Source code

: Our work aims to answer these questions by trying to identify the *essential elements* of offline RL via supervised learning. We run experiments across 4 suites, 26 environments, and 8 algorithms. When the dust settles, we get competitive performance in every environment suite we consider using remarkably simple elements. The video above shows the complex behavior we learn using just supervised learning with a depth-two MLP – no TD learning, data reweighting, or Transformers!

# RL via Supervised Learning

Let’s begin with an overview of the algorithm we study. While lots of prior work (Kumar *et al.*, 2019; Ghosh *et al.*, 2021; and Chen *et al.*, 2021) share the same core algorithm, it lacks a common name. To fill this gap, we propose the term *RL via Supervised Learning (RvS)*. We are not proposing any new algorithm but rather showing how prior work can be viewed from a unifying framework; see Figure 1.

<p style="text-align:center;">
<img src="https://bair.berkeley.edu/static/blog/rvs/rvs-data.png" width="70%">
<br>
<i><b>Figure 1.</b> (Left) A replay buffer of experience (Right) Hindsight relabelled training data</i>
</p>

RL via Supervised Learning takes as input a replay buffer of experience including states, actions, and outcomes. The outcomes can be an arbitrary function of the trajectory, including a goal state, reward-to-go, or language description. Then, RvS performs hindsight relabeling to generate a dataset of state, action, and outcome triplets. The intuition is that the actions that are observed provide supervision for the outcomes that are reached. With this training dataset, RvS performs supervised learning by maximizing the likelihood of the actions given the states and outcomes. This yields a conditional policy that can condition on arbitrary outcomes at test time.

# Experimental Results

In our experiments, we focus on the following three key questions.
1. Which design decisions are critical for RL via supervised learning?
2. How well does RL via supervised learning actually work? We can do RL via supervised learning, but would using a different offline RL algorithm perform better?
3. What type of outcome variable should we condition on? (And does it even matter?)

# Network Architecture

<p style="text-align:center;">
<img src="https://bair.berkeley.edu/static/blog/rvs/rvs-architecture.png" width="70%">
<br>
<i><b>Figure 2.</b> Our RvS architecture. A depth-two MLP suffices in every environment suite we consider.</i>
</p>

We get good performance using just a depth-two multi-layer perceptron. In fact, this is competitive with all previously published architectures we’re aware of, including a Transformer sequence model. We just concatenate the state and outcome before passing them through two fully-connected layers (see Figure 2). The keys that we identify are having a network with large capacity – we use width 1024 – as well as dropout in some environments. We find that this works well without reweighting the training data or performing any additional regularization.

--------

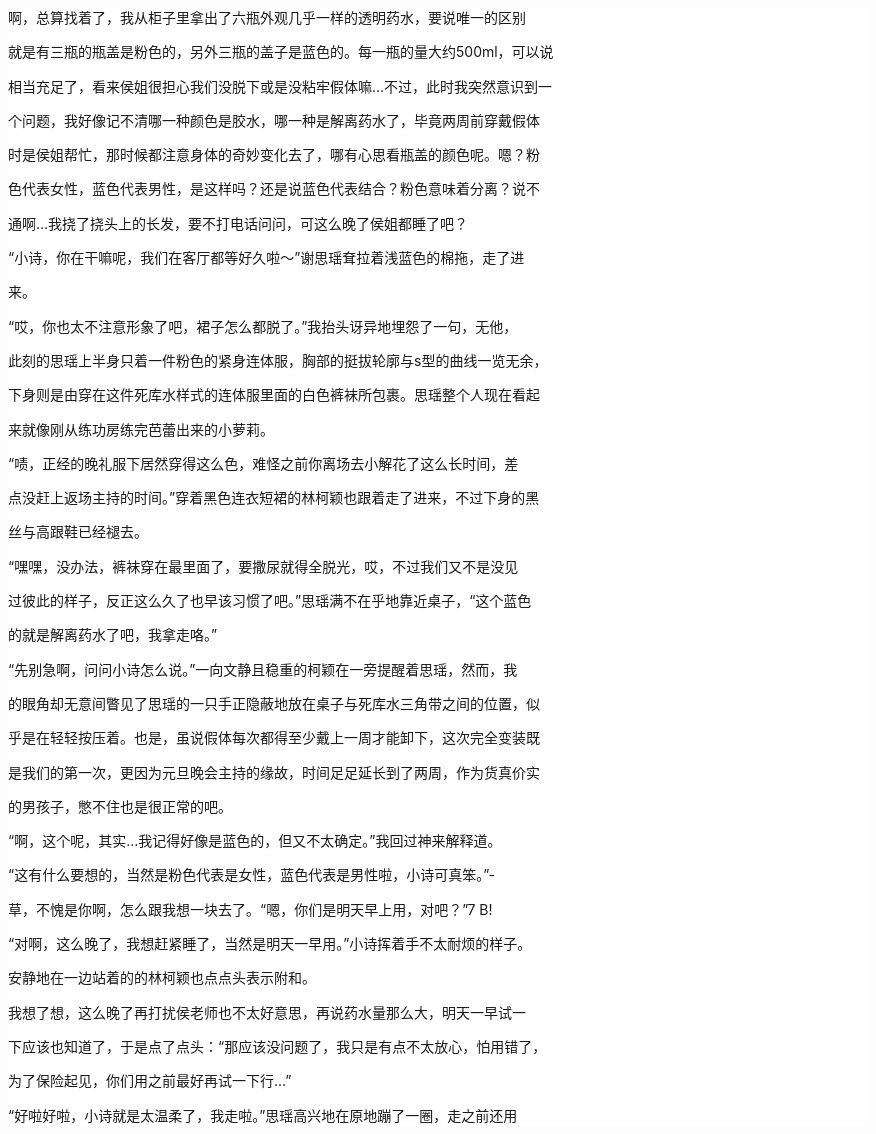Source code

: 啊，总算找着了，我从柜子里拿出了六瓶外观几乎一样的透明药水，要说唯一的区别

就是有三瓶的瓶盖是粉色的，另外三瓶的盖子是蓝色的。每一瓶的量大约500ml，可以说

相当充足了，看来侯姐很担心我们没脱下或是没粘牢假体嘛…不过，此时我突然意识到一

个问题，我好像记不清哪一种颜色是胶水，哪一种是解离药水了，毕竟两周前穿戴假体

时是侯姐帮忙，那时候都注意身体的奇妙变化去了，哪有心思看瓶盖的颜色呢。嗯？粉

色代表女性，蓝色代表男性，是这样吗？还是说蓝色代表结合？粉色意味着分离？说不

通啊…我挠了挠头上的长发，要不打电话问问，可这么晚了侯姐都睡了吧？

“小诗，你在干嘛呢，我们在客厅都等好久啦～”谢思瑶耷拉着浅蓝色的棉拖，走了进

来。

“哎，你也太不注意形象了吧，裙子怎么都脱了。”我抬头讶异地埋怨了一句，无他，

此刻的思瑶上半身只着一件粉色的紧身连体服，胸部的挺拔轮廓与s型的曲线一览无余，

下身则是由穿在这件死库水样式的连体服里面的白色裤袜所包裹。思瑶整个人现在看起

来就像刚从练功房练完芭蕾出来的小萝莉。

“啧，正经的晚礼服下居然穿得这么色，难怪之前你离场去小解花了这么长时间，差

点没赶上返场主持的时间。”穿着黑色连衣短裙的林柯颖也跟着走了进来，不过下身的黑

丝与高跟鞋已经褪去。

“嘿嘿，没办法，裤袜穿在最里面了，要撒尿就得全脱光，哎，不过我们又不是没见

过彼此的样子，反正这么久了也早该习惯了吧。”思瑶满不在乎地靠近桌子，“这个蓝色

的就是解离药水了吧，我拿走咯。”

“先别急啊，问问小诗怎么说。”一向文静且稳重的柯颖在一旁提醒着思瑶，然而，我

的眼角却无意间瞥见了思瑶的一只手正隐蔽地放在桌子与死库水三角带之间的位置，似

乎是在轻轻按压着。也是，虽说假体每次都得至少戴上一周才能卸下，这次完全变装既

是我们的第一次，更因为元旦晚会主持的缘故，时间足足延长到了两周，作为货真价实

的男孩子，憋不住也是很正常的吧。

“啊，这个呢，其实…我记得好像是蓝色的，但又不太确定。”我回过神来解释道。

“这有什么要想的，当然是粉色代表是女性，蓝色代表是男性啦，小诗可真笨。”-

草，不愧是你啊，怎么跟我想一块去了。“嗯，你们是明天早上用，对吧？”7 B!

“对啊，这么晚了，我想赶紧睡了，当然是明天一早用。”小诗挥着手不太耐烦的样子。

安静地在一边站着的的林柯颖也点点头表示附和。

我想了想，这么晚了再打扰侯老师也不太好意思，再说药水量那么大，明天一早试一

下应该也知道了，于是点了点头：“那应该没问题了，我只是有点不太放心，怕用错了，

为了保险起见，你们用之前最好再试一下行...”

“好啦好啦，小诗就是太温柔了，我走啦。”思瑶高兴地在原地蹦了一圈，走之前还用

--------

▶ **Work item**: Go through the material and report each line that holds the string "condition".

▶ **Final answer**:
RL via Supervised Learning takes as input a replay buffer of experience including states, actions, and outcomes. The outcomes can be an arbitrary function of the trajectory, including a goal state, reward-to-go, or language description. Then, RvS performs hindsight relabeling to generate a dataset of state, action, and outcome triplets. The intuition is that the actions that are observed provide supervision for the outcomes that are reached. With this training dataset, RvS performs supervised learning by maximizing the likelihood of the actions given the states and outcomes. This yields a conditional policy that can condition on arbitrary outcomes at test time.
3. What type of outcome variable should we condition on? (And does it even matter?)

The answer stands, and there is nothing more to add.